Bauarbeiter sind regelmäßig abhängig beschäftigt
Darum geht es
Die Deutschen Rentenversicherung (DRV) führte Betriebsprüfungen bei den im Rhein-Main-Gebiet ansässigen Baufirmen durch. Bei mehreren angeblich selbständigen Werkunternehmern stellte die DRV eine sozialversicherungspflichtige, abhängige Beschäftigung fest und forderte Sozialversicherungsbeiträge in fünfstelliger Höhe nach. In einem weiteren Verfahren hatte sie zunächst über den Antrag auf Statusfeststellung zu entscheiden.

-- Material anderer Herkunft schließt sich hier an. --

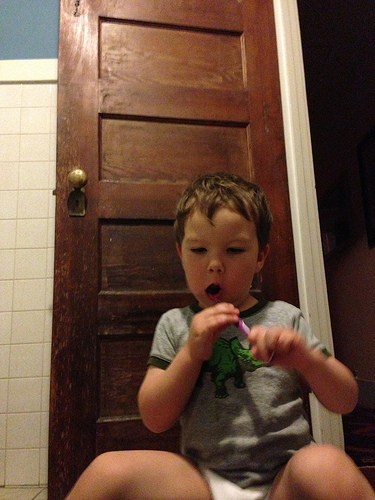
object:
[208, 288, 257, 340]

In diesen Fällen hatten die angeblich selbstständigen Werkunternehmer auf Baustellen der jeweils klagenden Baufirma gearbeitet. Bei diesen Bauarbeitern handelte es sich um ausländische Staatsangehörige mit allenfalls geringen Deutschkenntnissen. Sie erledigten Abbrucharbeiten, Maurertätigkeiten und Pflasterarbeiten, sanierten Bäder oder arbeiteten im Trockenbau. Schriftliche Verträge oder Auftragsbestätigungen gab es nicht. Die Abrechnungen erfolgten auf Basis der aufgeschriebenen Stunden bei einem Stundenlohn zwischen 10 und 15 Euro. Die Materialien und Werkzeuge wurden bis auf Kleinwerkzeuge von den jeweiligen Baufirmen gestellt.
Das sagt das Gericht
Das Hessische Landessozialgericht folgte der Einschätzung der Rentenversicherung. In allen drei Verfahren liege Scheinselbständigkeit vor.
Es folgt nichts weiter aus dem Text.